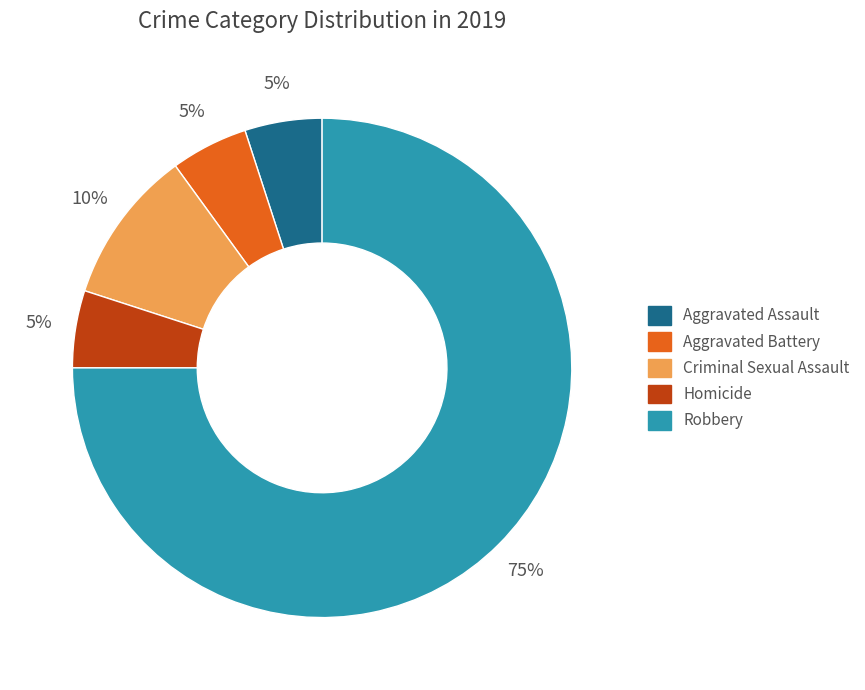

To the nearest percent, what portion does Criminal Sexual Assault represent?

10%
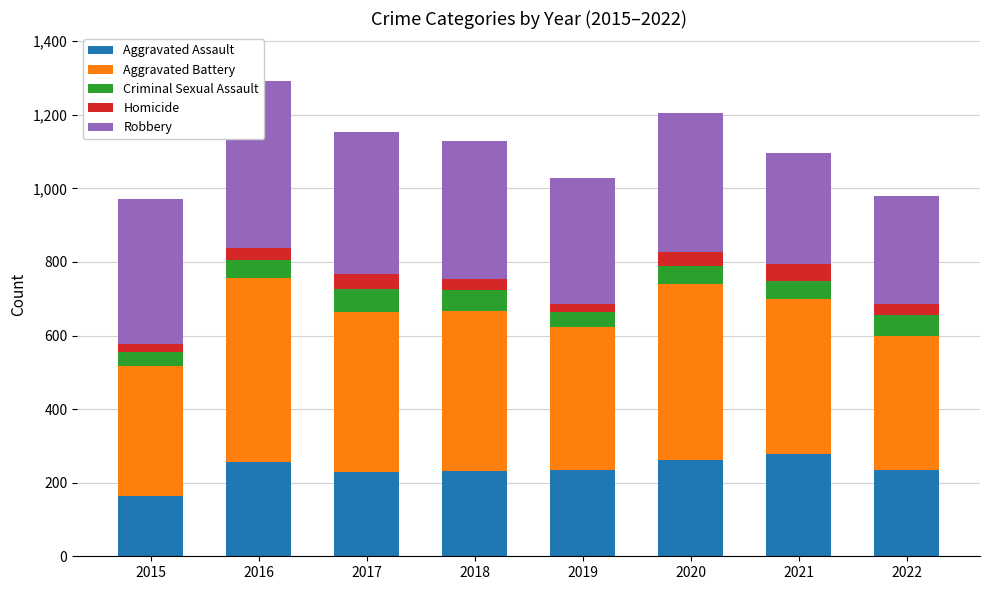

What is the value of the Aggravated Assault bar at the 7th from the left?

279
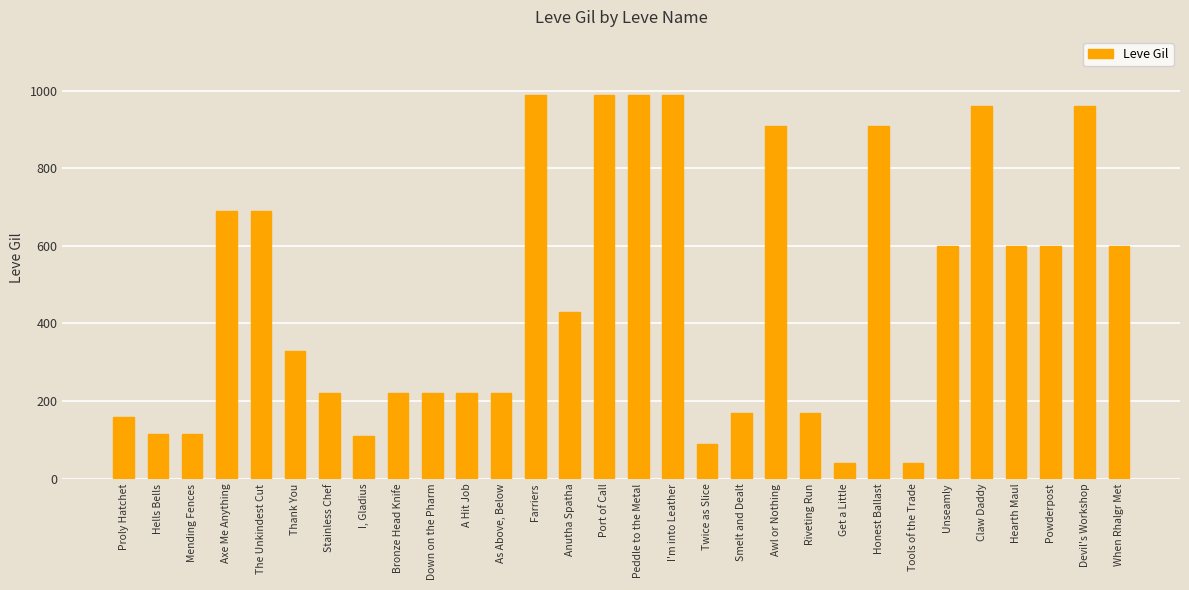

The value at Bronze Head Knife is 220. True or false?

True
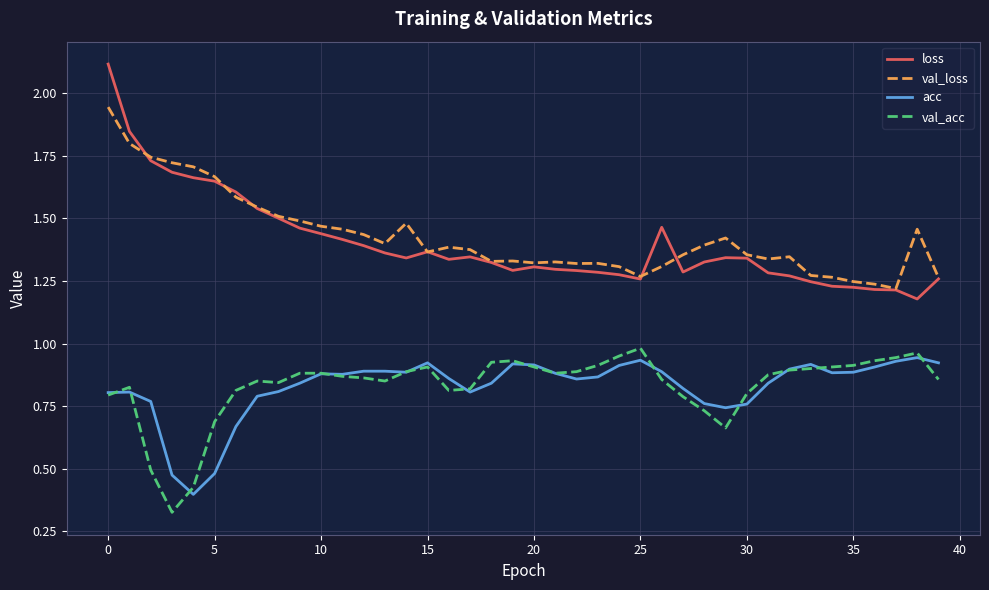

Count the acc values in the range 0 to 1.

40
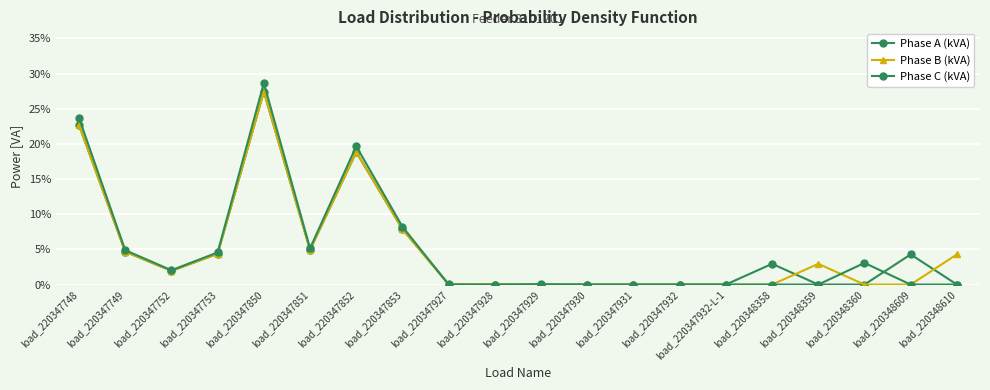

How many lines are shown in the chart?

3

EXERCISE AIM -> Rewrite all the entries above with "chart" changed to "plot" and nothing else altered. Leave out the pictures.

RESULT OF THE TASK ->
To the nearest percent, what portion does Criminal Sexual Assault represent?

10%

What is the value of the Aggravated Assault bar at the 7th from the left?

279

The value at Bronze Head Knife is 220. True or false?

True

Count the acc values in the range 0 to 1.

40

How many lines are shown in the plot?

3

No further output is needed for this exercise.